I checked the logs of etcd container and get following: 2020-06-20 07:43:36.830391 I | etcdmain: etcd Version: 3.2.17 2020-06-20 07:43:36.830465 I | etcdmain: Git SHA: 28c47bb2f 2020-06-20 07:43:36.830488 I | etcdmain: Go Version: go1.8.7 2020-06-20 07:43:36.830495 I | etcdmain: Go OS/Arch: linux/amd64 2020-06-20 07:43:36.830502 I | etcdmain: setting maximum number of CPUs to 12, total number of available CPUs is 12 2020-06-20 07:43:36.830562 N | etcdmain: the server is already initialized as member before, starting as etcd member... 2020-06-20 07:43:36.830637 I | embed: listening for peers on http://0.0.0.0:2380 2020-06-20 07:43:36.830683 I | embed: listening for client requests on 0.0.0.0:4001 2020-06-20 07:43:36.833184 I | etcdserver: recovered store from snapshot at index 9100091 2020-06-20 07:43:36.837011 I | mvcc: restore compact to 8869249 panic: runtime error: index out of range

goroutine 1 [running]:
github.com/coreos/etcd/cmd/vendor/github.com/coreos/bbolt.(*Bucket).pageNode(0xc420053f40, 0x613123d463333321, 0x7f78d93d7000, 0x0)

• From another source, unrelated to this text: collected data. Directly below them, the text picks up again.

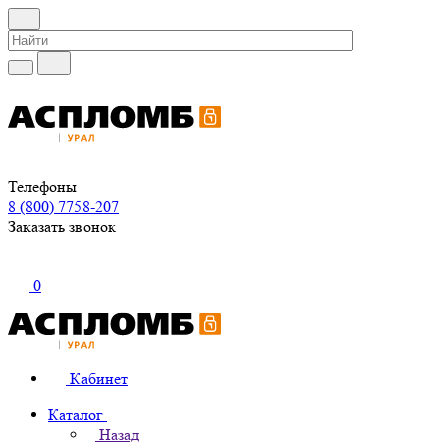
Телефоны
8 (800) 7758-207
Заказать звонок
0
Кабинет
Каталог
Назад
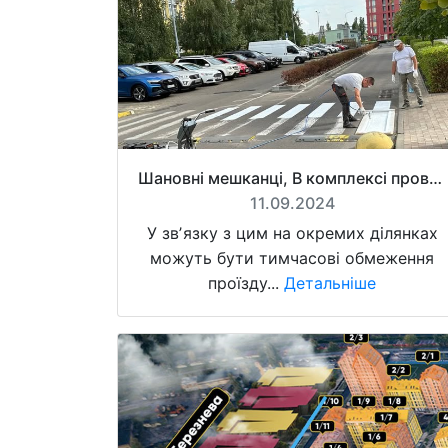
Шановні мешканці, В комплексі проводяться роботи з нанесення розмітки дорожнього покриття
11.09.2024
У звʼязку з цим на окремих ділянках
можуть бути тимчасові обмеження
проїзду...
Детальніше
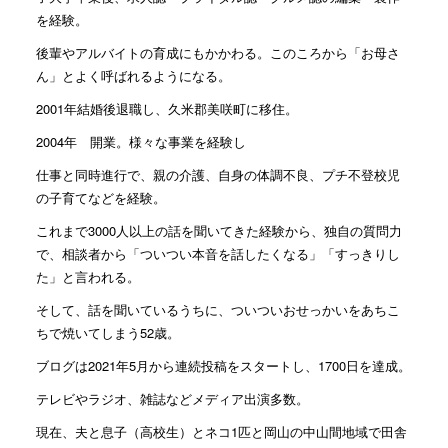
を経験。
後輩やアルバイトの育成にもかかわる。このころから「お母さ
ん」とよく呼ばれるようになる。
2001年結婚後退職し、久米郡美咲町に移住。
2004年 開業。様々な事業を経験し
仕事と同時進行で、親の介護、自身の体調不良、プチ不登校児
の子育てなどを経験。
これまで3000人以上の話を聞いてきた経験から、独自の質問力
で、相談者から「ついつい本音を話したくなる」「すっきりし
た」と言われる。
そして、話を聞いているうちに、ついついおせっかいをあちこ
ちで焼いてしまう52歳。
ブログは2021年5月から連続投稿をスタートし、1700日を達成。
テレビやラジオ、雑誌などメディア出演多数。
現在、夫と息子（高校生）とネコ1匹と岡山の中山間地域で田舎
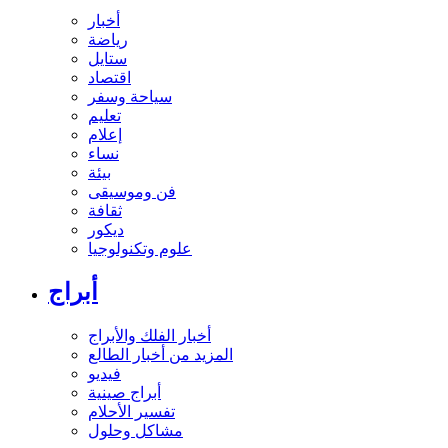
أخبار
رياضة
ستايل
اقتصاد
سياحة وسفر
تعليم
إعلام
نساء
بيئة
فن وموسيقى
ثقافة
ديكور
علوم وتكنولوجيا
أبراج
أخبار الفلك والأبراج
المزيد من أخبار الطالع
فيديو
أبراج صينية
تفسير الأحلام
مشاكل وحلول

/usr/local/google/home/jpbetz/Projects/etcd/src/github.com/coreos/etcd/release/etcd/gopath/src/github.com/coreos/etcd/cmd/etcd/main.go:28 +0x20

victorming commented 4 years ago

I got the root cause: it's the etcd container failure and I remove the directory '/var/etcd/data' and k8s-bootup again. It's ok. I think maybe you forget to cleanup the etcd data in your k8s-clean scripts.